As the meeting went along, committee member Ancil Antoine raised the issue of female Venezuelan teenagers.
“A situation that’s supposed to take place on Friday (registration of Venezuelan migrants) where we are going to be dealing with Venezuelans coming to Trinidad and Tobago, have you put anything in place to deal with teenage pregnancies among Venezuelans who will now be residing in Trinidad and Tobago for the next year as the case may be?”
To this question, Dona Da Costa Martinez, FPA Executive Director, replied that since last year her organisation has been working with the UNHCR (United Nations High Commissioner for Refugees) to provide sexual reproductive health services to the Venezuelan population.

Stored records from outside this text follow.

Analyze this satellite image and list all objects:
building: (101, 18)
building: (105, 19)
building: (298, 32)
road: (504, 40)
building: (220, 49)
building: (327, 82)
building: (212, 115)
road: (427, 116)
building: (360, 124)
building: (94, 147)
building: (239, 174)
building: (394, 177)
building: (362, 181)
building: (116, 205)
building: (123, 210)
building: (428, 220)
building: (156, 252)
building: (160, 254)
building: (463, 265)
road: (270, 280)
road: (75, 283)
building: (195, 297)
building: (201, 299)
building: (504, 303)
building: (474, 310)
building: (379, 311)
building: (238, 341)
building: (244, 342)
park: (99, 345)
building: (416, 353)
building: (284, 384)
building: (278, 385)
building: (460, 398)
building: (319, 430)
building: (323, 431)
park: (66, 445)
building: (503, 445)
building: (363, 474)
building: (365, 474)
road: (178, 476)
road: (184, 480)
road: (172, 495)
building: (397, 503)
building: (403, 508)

The Child Protection Unit has already been dealing with people from Spanish-speaking countries who were victims of sexual offences, the Committee was told.
The principal or the Mary Care Home for Teenage Mothers, Deborah De Rosia then informed the committee that they currently have pregnant Venezuelan teenagers in their care, including “one who just delivered her baby.”
She said the teenagers at the facility were referred by the Children’s Authority of Trinidad and Tobago.
She added that her organisation is open to life, regardless of where the person comes from.
Yesterday’s JSC followed up on a session in April where statistics were provided that shed light on the problem of teenage pregnancy, including that every month at least 62 teenage girls between the ages of 13 to 19 are reported as pregnant.
JSC members were perplexed as to who the fathers are since that information was lacking. Director of Child Affairs in the Children’s Authority, Safiyah Noel admitted that such information often remained a mystery and in some cases, the fathers are from the community or the home.
Officials also lamented the level of under-reporting as many girls may abort their pregnancies and others lie to health officials about their actual age. They said that in addition to pregnancies, risky teen sexual activity is another major worry.